**REQUIREMENT**
When you output the entries, begin with the first line and end with the line containing "staining of benign", keeping each line exactly as it is.

**EXERCISE MATERIAL**

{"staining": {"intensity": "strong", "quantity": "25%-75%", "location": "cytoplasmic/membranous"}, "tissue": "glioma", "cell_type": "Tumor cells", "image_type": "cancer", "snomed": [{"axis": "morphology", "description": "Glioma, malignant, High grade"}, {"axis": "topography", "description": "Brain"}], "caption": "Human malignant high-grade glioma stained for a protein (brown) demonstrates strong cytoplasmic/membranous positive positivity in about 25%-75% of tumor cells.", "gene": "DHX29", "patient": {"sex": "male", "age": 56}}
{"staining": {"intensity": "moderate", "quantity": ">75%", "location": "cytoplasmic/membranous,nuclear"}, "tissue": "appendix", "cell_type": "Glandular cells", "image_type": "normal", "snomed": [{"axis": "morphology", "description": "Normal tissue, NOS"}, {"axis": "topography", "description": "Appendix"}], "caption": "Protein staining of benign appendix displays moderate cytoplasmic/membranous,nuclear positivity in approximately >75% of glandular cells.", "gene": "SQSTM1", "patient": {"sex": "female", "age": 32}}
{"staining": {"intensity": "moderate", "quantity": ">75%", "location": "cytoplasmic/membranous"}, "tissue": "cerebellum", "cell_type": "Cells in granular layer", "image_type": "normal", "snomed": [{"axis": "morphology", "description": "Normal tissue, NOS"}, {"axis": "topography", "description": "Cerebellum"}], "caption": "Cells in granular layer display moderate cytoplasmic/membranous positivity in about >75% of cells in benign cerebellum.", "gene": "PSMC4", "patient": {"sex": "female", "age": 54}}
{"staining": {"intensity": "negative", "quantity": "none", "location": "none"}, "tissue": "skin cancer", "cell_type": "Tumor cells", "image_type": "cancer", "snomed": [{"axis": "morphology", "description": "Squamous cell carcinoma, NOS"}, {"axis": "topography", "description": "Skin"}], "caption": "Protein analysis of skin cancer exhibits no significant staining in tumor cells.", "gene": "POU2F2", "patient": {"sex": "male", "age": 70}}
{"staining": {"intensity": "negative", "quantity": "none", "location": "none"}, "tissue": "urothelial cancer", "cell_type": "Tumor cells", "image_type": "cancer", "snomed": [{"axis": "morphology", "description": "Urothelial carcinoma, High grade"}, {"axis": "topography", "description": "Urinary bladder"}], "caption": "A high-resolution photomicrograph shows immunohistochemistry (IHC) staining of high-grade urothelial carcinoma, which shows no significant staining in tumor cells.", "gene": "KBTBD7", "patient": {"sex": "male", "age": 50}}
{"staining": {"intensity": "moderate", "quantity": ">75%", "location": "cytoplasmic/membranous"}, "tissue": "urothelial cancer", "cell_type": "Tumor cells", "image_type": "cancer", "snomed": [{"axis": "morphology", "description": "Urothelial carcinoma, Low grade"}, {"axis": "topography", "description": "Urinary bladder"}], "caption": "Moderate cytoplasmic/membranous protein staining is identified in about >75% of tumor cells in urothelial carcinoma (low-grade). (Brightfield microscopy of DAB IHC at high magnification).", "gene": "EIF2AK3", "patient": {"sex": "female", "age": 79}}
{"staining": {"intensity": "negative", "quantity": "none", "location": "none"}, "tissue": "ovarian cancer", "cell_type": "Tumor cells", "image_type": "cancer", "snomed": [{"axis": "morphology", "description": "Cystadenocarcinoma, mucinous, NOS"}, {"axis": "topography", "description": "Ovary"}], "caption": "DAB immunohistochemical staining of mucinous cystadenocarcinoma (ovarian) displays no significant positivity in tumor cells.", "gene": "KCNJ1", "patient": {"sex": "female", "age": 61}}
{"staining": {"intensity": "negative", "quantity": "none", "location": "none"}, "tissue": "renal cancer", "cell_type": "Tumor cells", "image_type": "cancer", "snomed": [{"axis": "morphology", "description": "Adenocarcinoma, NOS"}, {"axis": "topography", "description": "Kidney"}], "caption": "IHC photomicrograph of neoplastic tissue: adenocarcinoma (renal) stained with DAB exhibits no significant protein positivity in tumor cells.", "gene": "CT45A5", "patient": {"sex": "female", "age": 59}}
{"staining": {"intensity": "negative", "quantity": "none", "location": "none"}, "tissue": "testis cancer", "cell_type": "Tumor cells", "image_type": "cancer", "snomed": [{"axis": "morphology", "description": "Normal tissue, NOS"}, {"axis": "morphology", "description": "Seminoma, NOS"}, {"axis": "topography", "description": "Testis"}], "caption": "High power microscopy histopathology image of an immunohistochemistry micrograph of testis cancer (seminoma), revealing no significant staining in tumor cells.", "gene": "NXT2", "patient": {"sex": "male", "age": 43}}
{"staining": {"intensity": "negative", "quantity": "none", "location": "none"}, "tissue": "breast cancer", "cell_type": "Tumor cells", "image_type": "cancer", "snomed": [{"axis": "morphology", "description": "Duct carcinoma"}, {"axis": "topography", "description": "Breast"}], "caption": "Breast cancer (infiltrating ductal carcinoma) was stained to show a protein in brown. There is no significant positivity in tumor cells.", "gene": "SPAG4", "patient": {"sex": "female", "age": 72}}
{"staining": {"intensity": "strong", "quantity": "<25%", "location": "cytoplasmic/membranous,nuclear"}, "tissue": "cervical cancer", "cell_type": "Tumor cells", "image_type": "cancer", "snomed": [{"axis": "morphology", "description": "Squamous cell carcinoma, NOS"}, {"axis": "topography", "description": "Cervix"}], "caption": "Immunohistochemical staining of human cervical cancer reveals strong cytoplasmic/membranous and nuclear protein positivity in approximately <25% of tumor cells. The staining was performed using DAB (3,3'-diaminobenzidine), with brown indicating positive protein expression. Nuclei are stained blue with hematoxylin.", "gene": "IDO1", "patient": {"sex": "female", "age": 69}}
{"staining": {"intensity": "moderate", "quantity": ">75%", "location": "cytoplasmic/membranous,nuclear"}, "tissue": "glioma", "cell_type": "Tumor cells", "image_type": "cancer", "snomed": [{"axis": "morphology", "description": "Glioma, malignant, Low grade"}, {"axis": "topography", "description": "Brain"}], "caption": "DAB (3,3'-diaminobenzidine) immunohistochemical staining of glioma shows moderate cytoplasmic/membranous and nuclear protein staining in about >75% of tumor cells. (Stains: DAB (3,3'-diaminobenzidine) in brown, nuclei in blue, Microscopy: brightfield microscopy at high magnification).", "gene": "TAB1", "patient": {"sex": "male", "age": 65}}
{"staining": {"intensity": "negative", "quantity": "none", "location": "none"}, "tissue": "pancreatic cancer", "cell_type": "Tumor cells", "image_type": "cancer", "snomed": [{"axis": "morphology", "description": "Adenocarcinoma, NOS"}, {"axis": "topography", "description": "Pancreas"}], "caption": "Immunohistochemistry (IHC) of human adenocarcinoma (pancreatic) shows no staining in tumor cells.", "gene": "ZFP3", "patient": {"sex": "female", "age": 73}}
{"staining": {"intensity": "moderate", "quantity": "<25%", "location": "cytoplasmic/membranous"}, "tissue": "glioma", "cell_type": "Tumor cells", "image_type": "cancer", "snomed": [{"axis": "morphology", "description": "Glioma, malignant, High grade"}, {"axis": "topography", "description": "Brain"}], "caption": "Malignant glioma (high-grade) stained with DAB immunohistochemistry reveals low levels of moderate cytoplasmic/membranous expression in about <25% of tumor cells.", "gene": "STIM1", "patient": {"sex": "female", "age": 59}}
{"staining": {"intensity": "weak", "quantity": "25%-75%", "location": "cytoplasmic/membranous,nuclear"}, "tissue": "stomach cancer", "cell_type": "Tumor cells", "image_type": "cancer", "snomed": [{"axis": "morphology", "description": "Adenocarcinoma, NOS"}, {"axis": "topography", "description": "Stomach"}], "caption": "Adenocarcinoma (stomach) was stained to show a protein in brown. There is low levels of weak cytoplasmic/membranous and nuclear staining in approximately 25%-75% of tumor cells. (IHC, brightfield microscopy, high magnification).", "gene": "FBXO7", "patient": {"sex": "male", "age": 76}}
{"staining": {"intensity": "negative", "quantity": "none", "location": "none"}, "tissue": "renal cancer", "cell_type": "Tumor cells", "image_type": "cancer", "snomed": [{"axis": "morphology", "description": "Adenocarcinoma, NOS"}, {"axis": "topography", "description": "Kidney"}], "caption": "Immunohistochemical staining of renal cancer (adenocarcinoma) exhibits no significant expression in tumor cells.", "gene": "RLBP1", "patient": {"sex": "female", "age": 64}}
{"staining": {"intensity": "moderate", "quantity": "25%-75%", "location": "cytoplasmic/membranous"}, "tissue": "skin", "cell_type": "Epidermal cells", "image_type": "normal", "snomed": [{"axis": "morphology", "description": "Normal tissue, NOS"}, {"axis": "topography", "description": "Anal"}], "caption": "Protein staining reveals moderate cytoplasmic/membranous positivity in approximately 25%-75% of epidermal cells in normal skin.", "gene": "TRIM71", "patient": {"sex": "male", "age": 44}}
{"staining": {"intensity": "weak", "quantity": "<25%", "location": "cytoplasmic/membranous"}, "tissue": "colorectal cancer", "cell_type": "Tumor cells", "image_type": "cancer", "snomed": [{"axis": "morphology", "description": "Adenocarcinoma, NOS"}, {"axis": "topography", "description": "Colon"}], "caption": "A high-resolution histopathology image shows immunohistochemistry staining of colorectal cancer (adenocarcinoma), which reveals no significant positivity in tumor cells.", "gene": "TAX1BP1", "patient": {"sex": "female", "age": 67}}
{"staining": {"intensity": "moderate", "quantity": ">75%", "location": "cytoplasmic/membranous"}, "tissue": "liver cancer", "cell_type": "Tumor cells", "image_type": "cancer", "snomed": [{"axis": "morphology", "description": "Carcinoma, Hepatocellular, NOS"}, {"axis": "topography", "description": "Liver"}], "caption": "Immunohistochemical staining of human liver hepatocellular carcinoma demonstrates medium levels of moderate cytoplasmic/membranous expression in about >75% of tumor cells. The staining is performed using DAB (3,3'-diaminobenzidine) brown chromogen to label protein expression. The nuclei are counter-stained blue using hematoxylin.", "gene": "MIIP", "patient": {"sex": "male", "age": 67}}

**SOLUTION BELOW**
{"staining": {"intensity": "strong", "quantity": "25%-75%", "location": "cytoplasmic/membranous"}, "tissue": "glioma", "cell_type": "Tumor cells", "image_type": "cancer", "snomed": [{"axis": "morphology", "description": "Glioma, malignant, High grade"}, {"axis": "topography", "description": "Brain"}], "caption": "Human malignant high-grade glioma stained for a protein (brown) demonstrates strong cytoplasmic/membranous positive positivity in about 25%-75% of tumor cells.", "gene": "DHX29", "patient": {"sex": "male", "age": 56}}
{"staining": {"intensity": "moderate", "quantity": ">75%", "location": "cytoplasmic/membranous,nuclear"}, "tissue": "appendix", "cell_type": "Glandular cells", "image_type": "normal", "snomed": [{"axis": "morphology", "description": "Normal tissue, NOS"}, {"axis": "topography", "description": "Appendix"}], "caption": "Protein staining of benign appendix displays moderate cytoplasmic/membranous,nuclear positivity in approximately >75% of glandular cells.", "gene": "SQSTM1", "patient": {"sex": "female", "age": 32}}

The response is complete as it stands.